Reviews

Kiss Me, Kate

Barrington Stage revives a Cole Porter classic.

Iris Fanger

Iris Fanger

| Berkshires |

July 2, 2014

Elizabeth Stanley as Lilli Vanessi and Paul Anthony Stewart as Graham in Kiss Me Kate, directed by Joe Calarco, at Barrington Stage Company.
Elizabeth Stanley as Lilli Vanessi and Paul Anthony Stewart as Graham in Kiss Me Kate, directed by Joe Calarco, at Barrington Stage Company.
(© Kevin Sprague)

To get it right, the director of Cole Porter's 1948 musical comedy, Kiss Me, Kate, must urge his actors to speak the speech, as Shakespeare advised, meaning they deliver the lyrics with all their wit and wily internal rhymes intact.
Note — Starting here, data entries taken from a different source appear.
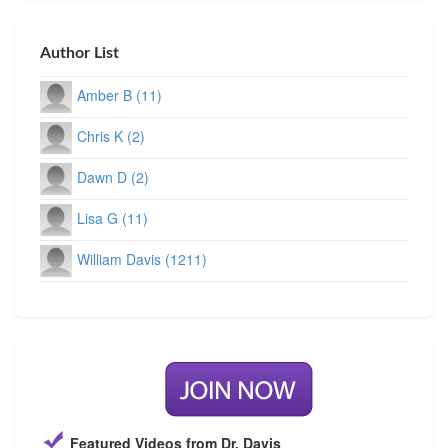
Author List
Amber B (11)
Chris K (2)
Dawn D (2)
Lisa G (11)
William Davis (1211)
Featured Videos from Dr. Davis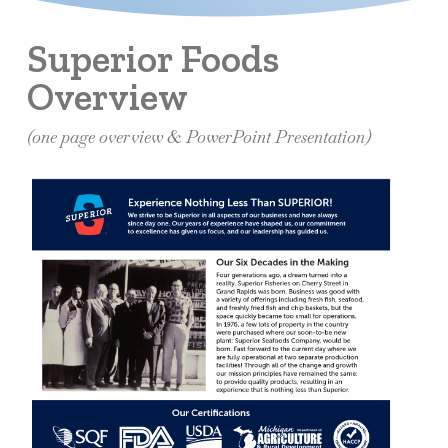
Superior Foods
Overview
(one page overview & PowerPoint Presentation)
Learn
more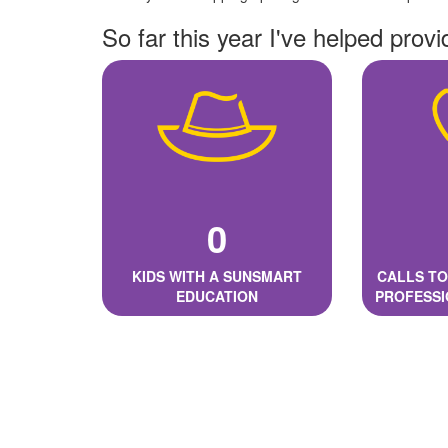
So far this year I've helped provi
0
KIDS WITH A SUNSMART
CALLS TO
EDUCATION
PROFESSI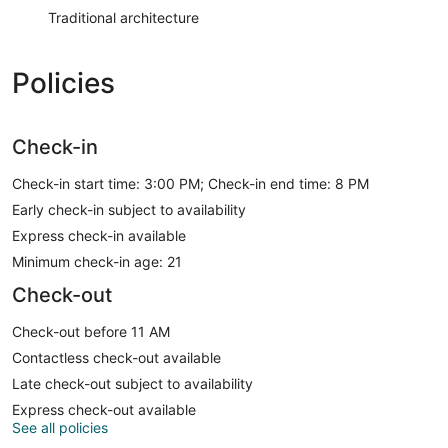
Traditional architecture
Policies
Check-in
Check-in start time: 3:00 PM; Check-in end time: 8 PM
Early check-in subject to availability
Express check-in available
Minimum check-in age: 21
Check-out
Check-out before 11 AM
Contactless check-out available
Late check-out subject to availability
Express check-out available
See all policies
One has only to recall the character Fred Graham appearing as Petruchio in the show-within-a-show asking in song, What do you do, a quarter of two, with only a shrew to kiss? ("Where Is The Life That Late I Led?") to recapture the pleasures of Porter's masterpiece.

Happily, Barrington Stage, and director Joe Calarco, have produced a zinger of a revival of Kiss Me, Kate now running through July 12. With the help of musical director Darren R. Cohen, the leads were cast for both their diction and their vocal chops, in addition to stage presence and sympathy for the fragile egos of the show-folk they portray. By embellishing the mix with Lorin Latarro's largely inventive choreography to provide danced-out transitions as well as the big numbers — a "Too Darn Hot" with the chorus boys and girls stripped down to their underwear — BSC has mounted a theatrical treat to open the Berkshires season.
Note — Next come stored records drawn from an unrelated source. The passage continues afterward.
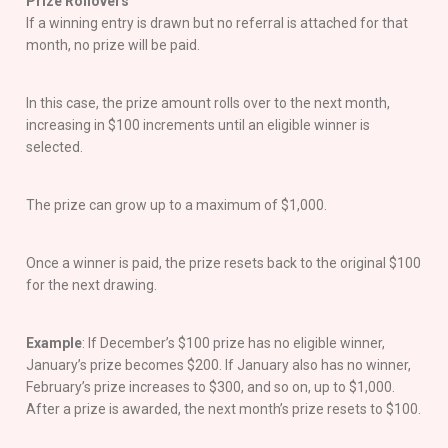
Prize Rollovers
If a winning entry is drawn but no referral is attached for that
month, no prize will be paid.
In this case, the prize amount rolls over to the next month,
increasing in $100 increments until an eligible winner is
selected.
The prize can grow up to a maximum of $1,000.
Once a winner is paid, the prize resets back to the original $100
for the next drawing.
Example
: If December’s $100 prize has no eligible winner,
January’s prize becomes $200. If January also has no winner,
February’s prize increases to $300, and so on, up to $1,000.
After a prize is awarded, the next month’s prize resets to $100.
Elizabeth Stanley, a genuine diva in the role of fictional diva Lilli Vanessi, stage and screen star and ex-wife of Graham, takes top honors in leading the ensemble. She's a feisty blonde with a glorious soprano voice and physical strength — even while draped in heavy Elizabethan gowns for much of the evening — that allow her to lunge around the stage and fling a three-legged stool at the object of her displeasure, Paul Anthony Stewart. Stewart stars as Graham, Vanessi's ex-husband who has invited her to play opposite him in The Taming of the Shrew — a musical, which he is producing out-of-town. Stewart matches Stanley in his ability to punch a song, often accompanied by a series of oversize gestures and grimaces to make sure the audience reads his intentions. Of course, the couple is still in love, despite haughty protestations to the contrary, and also wildly jealous of the significant others that surface to roil the plot. (Bella and Samuel Spewack wrote the musical's book so that it tracks the Vanessi-Graham meltdown alongside the shenanigans of Petruchio wooing Katharine.)

The adorable Mara Davi as Lois Lane/Bianca and Tyler Hanes as Bill Calhoun/Lucentio back up the leads with both singing and dancing smarts, especially notable in Davi's luscious rendition of "Always True to You (In My Fashion)," opposite Hanes' case of the sulks. Matthew Bauman as the nerdy dresser who breaks out in stunning dance moves for "Too Darn Hot" is a surprise, while Carlos Lopez and Michael Dean Morgan predictably bring down the house for "Brush Up Your Shakespeare."

Despite the minute-by-minute blocking, the two most effective scenes come in Act 2, when director Calarco allows Stewart to just sit still and sing a reprise of "So in Love," as if to himself, and Stanley to simply present Katharine's final speech (set to a song by Porter) to all women about their behavior. Stripped of dancers and fancy moves, there's a keen sense of an emotion in these scenes that are intimately shared with the audience. These moments allow one to wonder if, perhaps, the Porter-Spewack material does not need Petruchio dropping to the ground in push-ups while vowing to wed and bed Kate, or the dancing couples in Austrian peasant dress backing the Stanley-Stewart duet in "Wunderbar," as seen earlier in the evening.

At the end, when Stanley/Kate bends to her husband, Stewart/Petruchio, he lifts her up, kneeling before her, and kisses her hand, it becomes clear here that this is a marriage of equals, both in Shakespeare-land and for the actors onstage.